A request for production of documents is a request made by a party to civil litigation for the opposing party to present certain documents to him or her for examination. The request is governed by the rules of discovery, which dictate what evidence is subject to examination by the opposing party during litigation. These rules vary from jurisdiction to jurisdiction but generally any non-privileged matter that is relevant to either party’s claim or defense is discoverable through a request for production of documents. Upon receipt of the request, the receiving party may grant or deny the requesting party the right to inspect the identified documents.
A request for production of documents is something that is generally presented during discovery, the stage of litigation that involves each party collecting and organizing his or her respective evidence in preparation for the trial. During discovery, anything that is not privileged that pertains to the case is typically discoverable. Any documents that were not created by the opposing attorney in anticipation of litigation are typically non-privileged for the purposes of discovery.
A typical request for production of documents will be comprehensive in its identification of the documents to be presented. Generally, it will request all writings pertaining to the party and identify such writings as encompassing everything from handwritten notes, to financial records, to schedules. The burden is then on the receiving party to either provide copies of all the documents requested or refuse on the grounds that they are privileged.
Once the request for production of documents is granted, the requesting party will typically receive copies of all documents requested for his or her review. These documents may then be used to build his or her case against the other party or defense from the charges offered. The scope of the documents that are discoverable is much greater than what is admissible in court, so the documents must be carefully reviewed in order to determine their potential for use in court.
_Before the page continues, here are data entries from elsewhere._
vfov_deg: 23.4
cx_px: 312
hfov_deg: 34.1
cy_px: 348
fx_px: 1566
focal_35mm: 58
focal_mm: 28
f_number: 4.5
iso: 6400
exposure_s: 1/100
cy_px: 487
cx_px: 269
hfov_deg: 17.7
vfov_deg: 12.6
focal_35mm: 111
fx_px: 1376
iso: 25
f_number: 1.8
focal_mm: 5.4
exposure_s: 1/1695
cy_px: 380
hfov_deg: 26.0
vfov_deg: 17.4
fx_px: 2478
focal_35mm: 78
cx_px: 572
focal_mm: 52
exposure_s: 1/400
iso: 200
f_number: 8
If there are any questions about documents provided in response to a request for production of documents, then the party may request an evidentiary hearing to determine the admissibility of the documents.
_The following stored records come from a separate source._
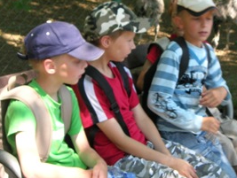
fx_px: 555
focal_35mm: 81
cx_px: 176
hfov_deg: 23.9
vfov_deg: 18.2
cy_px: 58
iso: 64
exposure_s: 1/66
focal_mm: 7.8
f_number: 4.8
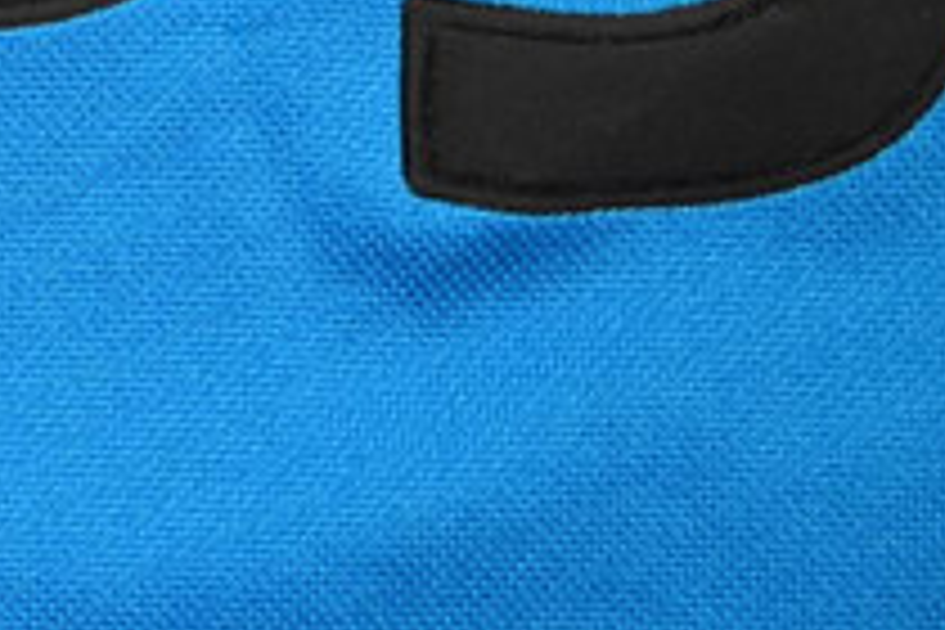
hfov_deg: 11.7
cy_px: -27
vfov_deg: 9.4
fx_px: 3816
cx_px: -1276
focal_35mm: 145
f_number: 4.8
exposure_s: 1/100
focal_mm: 30.5
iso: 200
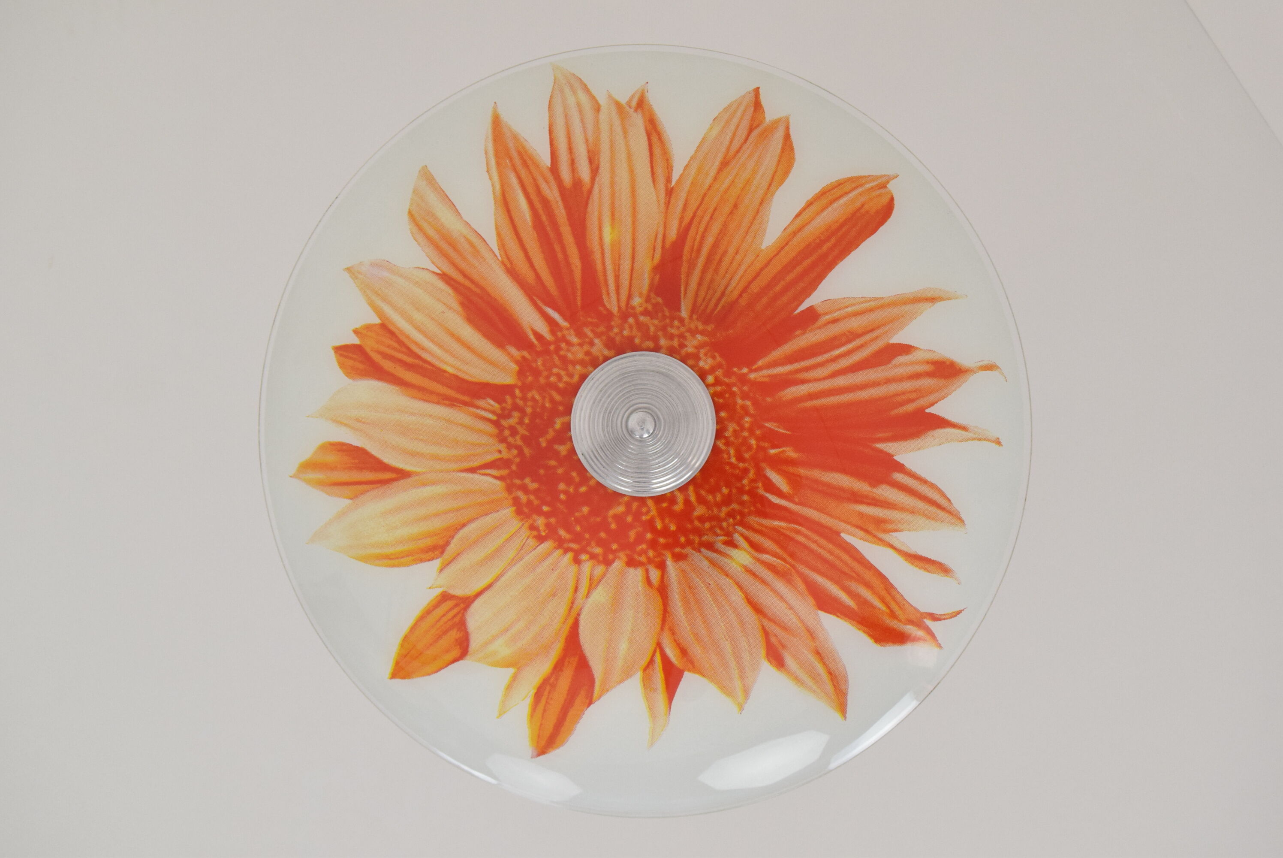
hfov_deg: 27.0
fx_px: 2675
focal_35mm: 75
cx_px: 642
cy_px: 429
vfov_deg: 18.2
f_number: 8
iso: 1600
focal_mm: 50
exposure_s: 1/250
If the receiving party denies the requesting party’s request for production of documents in whole or in part, then he or she may file a motion to compel production of the documents. A motion to compel production is a request upon the court to order the receiving party to produce the documents requested. If the court does not grant a protective order to the receiving party in regard to the documents he or she denied to provide, then he or she will be forced to provide the requesting party with the documents or potentially face being held in contempt of court.